- Opening Delimiter -

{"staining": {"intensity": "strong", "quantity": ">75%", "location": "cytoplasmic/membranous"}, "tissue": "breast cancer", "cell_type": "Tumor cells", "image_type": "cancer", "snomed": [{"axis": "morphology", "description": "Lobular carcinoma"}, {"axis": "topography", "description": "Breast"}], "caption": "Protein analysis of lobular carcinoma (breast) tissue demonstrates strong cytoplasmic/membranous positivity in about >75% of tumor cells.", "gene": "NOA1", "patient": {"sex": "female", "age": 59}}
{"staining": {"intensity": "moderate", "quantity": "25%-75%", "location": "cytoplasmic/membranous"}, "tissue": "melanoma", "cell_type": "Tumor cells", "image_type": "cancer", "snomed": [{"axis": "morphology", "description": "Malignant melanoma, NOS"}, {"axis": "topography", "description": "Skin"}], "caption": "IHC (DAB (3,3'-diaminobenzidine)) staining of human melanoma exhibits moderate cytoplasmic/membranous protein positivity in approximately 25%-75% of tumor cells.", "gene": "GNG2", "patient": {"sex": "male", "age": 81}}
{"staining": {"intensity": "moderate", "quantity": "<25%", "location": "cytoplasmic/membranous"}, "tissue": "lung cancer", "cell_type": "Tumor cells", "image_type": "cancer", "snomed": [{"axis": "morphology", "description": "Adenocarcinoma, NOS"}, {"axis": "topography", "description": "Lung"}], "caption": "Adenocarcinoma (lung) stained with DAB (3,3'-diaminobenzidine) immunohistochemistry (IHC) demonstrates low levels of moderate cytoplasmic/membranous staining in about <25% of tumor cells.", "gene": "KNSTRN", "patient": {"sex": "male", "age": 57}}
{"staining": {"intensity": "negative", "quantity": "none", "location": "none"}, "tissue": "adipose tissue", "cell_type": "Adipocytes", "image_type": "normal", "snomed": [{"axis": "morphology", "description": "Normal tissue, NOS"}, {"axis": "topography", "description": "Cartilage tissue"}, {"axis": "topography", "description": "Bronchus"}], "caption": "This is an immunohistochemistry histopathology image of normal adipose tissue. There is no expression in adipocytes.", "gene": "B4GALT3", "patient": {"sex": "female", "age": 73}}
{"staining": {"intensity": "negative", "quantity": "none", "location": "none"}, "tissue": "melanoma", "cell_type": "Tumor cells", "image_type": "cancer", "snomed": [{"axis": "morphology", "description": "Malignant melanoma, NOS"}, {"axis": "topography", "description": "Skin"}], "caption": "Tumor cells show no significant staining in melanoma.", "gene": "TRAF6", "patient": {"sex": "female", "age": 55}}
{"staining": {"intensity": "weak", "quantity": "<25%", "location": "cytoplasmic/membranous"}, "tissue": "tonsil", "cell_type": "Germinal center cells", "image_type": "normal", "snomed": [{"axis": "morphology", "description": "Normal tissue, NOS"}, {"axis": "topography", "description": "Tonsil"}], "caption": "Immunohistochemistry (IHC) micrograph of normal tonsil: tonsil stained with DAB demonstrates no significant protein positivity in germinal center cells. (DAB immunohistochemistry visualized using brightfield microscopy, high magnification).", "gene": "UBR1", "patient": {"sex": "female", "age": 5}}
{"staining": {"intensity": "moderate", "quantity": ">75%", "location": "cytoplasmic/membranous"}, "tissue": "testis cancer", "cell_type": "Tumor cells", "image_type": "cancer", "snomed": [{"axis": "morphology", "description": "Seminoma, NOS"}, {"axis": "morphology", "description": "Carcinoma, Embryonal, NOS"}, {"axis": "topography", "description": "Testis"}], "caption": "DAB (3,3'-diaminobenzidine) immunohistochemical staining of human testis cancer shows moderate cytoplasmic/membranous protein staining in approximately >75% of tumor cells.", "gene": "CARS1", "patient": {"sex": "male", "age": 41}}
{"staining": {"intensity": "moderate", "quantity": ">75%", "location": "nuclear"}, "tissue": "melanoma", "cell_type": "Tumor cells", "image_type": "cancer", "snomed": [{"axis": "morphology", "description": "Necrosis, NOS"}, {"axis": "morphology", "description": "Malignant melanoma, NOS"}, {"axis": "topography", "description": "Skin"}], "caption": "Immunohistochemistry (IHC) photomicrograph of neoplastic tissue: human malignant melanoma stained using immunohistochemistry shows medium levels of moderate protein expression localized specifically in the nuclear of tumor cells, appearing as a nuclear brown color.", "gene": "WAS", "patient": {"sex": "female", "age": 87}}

- Closing Delimiter -

Task directions ▸ Only the lines above from the one with "cells show no" up to and including the one with "(IHC) micrograph of" should be repeated, exactly as written.

Exercise solution ▸
{"staining": {"intensity": "negative", "quantity": "none", "location": "none"}, "tissue": "melanoma", "cell_type": "Tumor cells", "image_type": "cancer", "snomed": [{"axis": "morphology", "description": "Malignant melanoma, NOS"}, {"axis": "topography", "description": "Skin"}], "caption": "Tumor cells show no significant staining in melanoma.", "gene": "TRAF6", "patient": {"sex": "female", "age": 55}}
{"staining": {"intensity": "weak", "quantity": "<25%", "location": "cytoplasmic/membranous"}, "tissue": "tonsil", "cell_type": "Germinal center cells", "image_type": "normal", "snomed": [{"axis": "morphology", "description": "Normal tissue, NOS"}, {"axis": "topography", "description": "Tonsil"}], "caption": "Immunohistochemistry (IHC) micrograph of normal tonsil: tonsil stained with DAB demonstrates no significant protein positivity in germinal center cells. (DAB immunohistochemistry visualized using brightfield microscopy, high magnification).", "gene": "UBR1", "patient": {"sex": "female", "age": 5}}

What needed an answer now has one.